Как-то вечером я сидела и молча глядела на черное покрывало на манекене, сделанном по фигуре покойного портного Анри Пико. В комнате, кроме меня, никого не было, я была уверена в этом. Запретный предмет стоял прямо передо мной. И мне захотелось хоть одним глазком на него взглянуть. Я приподняла черную ткань. Под ней оказалась фигура пузатого мужчины: старая древесина да полусгнившая холстина – вот и все, что напоминало о покойном месье Пико. Ткань, из которой была сделана грудь манекена, уже не обтягивала деревянный каркас, но провисла внутрь, а сам каркас утерял былую твердость и полировку. Я вообразила себе Анри Пико, когда тот еще был молод и крепок, этаким щеголеватым господином с безукоризненными манерами, портным в расцвете лет, женившимся на молоденькой толстушке, который ловко кроил и шил для нее платья и вообще знал толк в пошиве женской одежды, и вскоре, до того как его жизнь внезапно оборвалась, у них родился сын.
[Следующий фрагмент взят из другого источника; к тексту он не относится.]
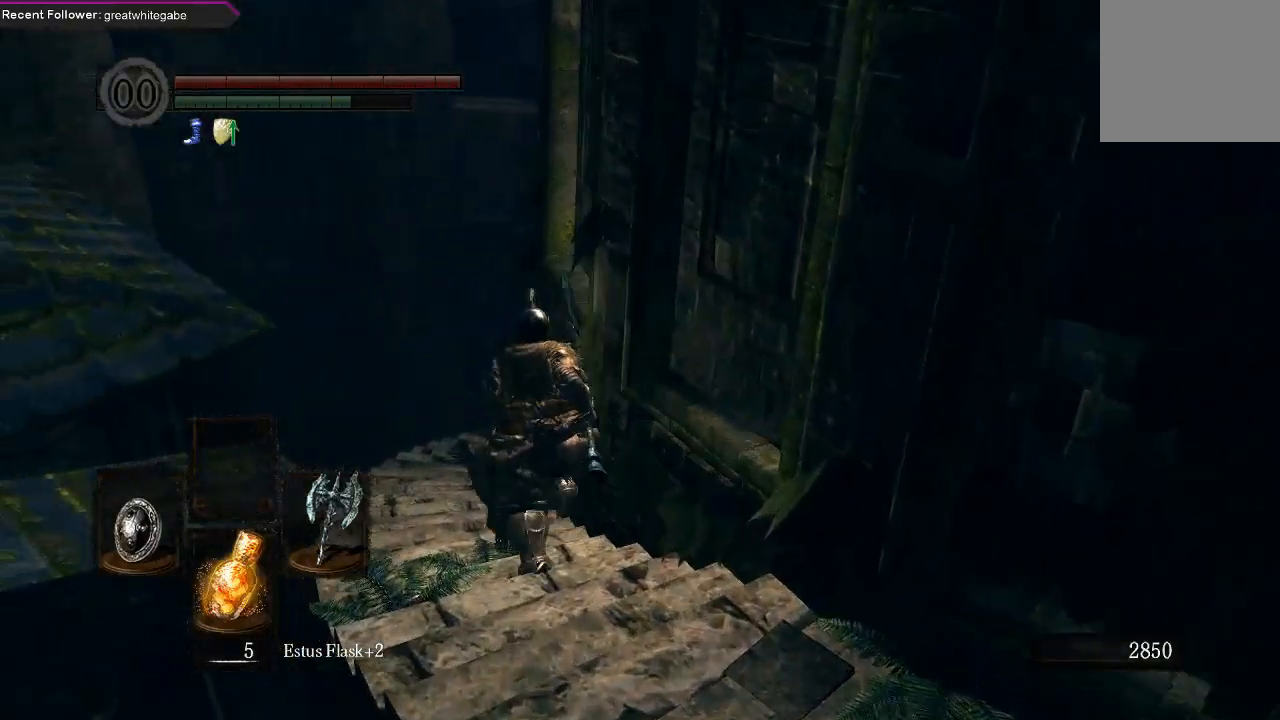
{"buttons": ["B"], "left_stick": "up", "right_stick": "up-right", "events": [[333, "right_stick", "up-right"]]}
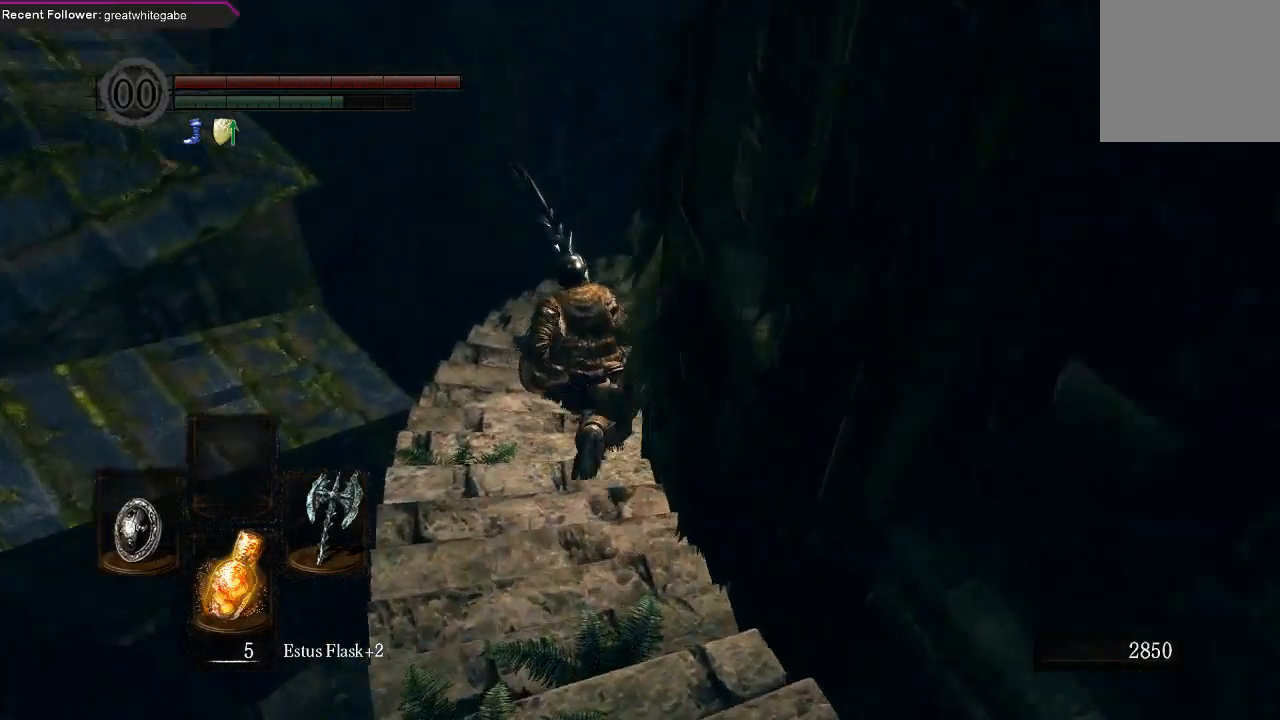
{"buttons": ["B"], "left_stick": "up", "right_stick": "up-right", "events": []}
Я понимала, что мужчина по имени Анри Пико фактически существовал, но могла представить его себе только в виде дряхлого манекена, стоящего перед мной тем вечером, ну или как чуть отреставрированную версию манекена – маленького траченного молью господина с полотняной головой и туловищем из серой поблекшей ткани, с расползшимися швами, с белесыми пуговицами вместо глаз.
Я уже собралась было накинуть обратно черное покрывало, как вдруг за моей спиной послышался шорох. В комнату вошла вдова. Она бесшумно вплыла в комнату, звук ее шагов был заглушен траурным одеянием.